Der Schullehrer empfing jedem Bürger 2 Brote und 2/4 weißen Wein. Dafür hatte es den Messwein zu stellen.

Pfarrer von Salzig und Weiler waren:

1515 Mathias Langbär, 1537 Peter Bönnen, 1550 Joh. Prest und Joh. Häckel, 1568 Hieronimus Titelkuhn, 1627 – 1629 Joh. Rhein, 1630 Christian Profittlich, 1660 – 1667 Josef Hermann, 1868 – 1903 Joh. Nick, nach 1903 noch die Herrn Pastöre Krimmel und Wendling.

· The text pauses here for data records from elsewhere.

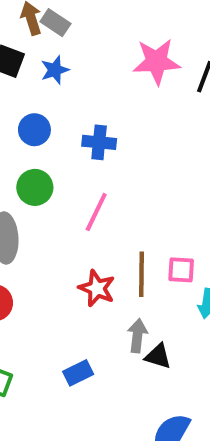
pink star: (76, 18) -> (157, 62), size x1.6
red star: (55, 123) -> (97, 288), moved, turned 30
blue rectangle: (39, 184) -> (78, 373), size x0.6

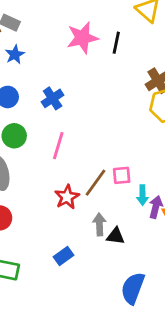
blue cross: (99, 142) -> (53, 98), turned -30
brown line: (142, 274) -> (95, 183), turned 44
red star: (97, 288) -> (67, 197), turned 30

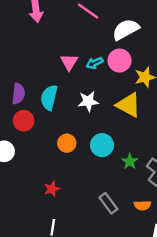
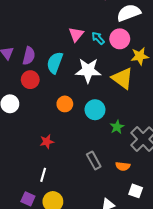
cyan arrow: (95, 63) -> (98, 38), turned 64
white star: (88, 101) -> (88, 70), size x1.4

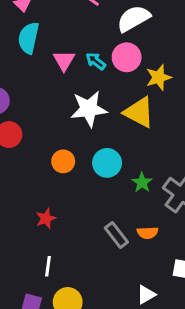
cyan semicircle: (55, 63) -> (29, 38), moved
orange semicircle: (123, 166) -> (148, 233), moved

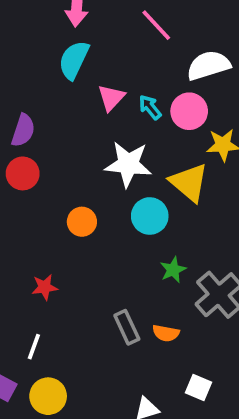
cyan circle: (107, 163) -> (150, 216), moved

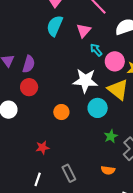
pink triangle: (111, 98) -> (84, 31), moved
pink circle: (189, 111) -> (115, 61), moved
gray rectangle: (127, 327) -> (69, 173), moved

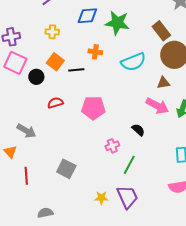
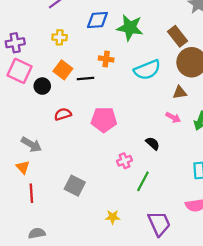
pink arrow: (157, 106) -> (173, 117), size x0.6
orange triangle: (10, 152) -> (23, 167), moved
purple trapezoid: (127, 197) -> (159, 224), moved
gray semicircle: (45, 213) -> (37, 233), moved

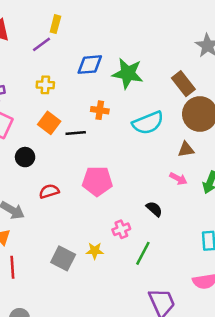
black circle: (42, 86) -> (25, 157), moved
red semicircle: (63, 114) -> (49, 191), moved
yellow star: (113, 217) -> (95, 251), moved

Nach Aussagen älterer Leute soll der Hauptgottesdienst sonn- und feiertags in Weiler stattgefunden haben. Als jedoch einer der Pfarrer wegen hohen Alters diesem nicht mehr gut nachkommen konnte, feierten wir die Sonntagsmesse nur am dritten Sonntag in Weiler. Als nun die zwei Sonntage verloren waren, bekamen wir sie bei den anderen Pfarrern auch nicht wieder. Dies berichtete Georg Bach, der als 72.jähriger 1897 starb. Er erzählte auch, dass er an der Hand seiner Mutter an der Fronleichnamsprozession in Weiler teilgenommen hätte. Tatsache dürfte jedenfalls sein, dass bei den Renovierungsarbeiten unter Herrn Pastor Nick ein alter Himmel auf dem Weilerer Kirchenspeicher stand.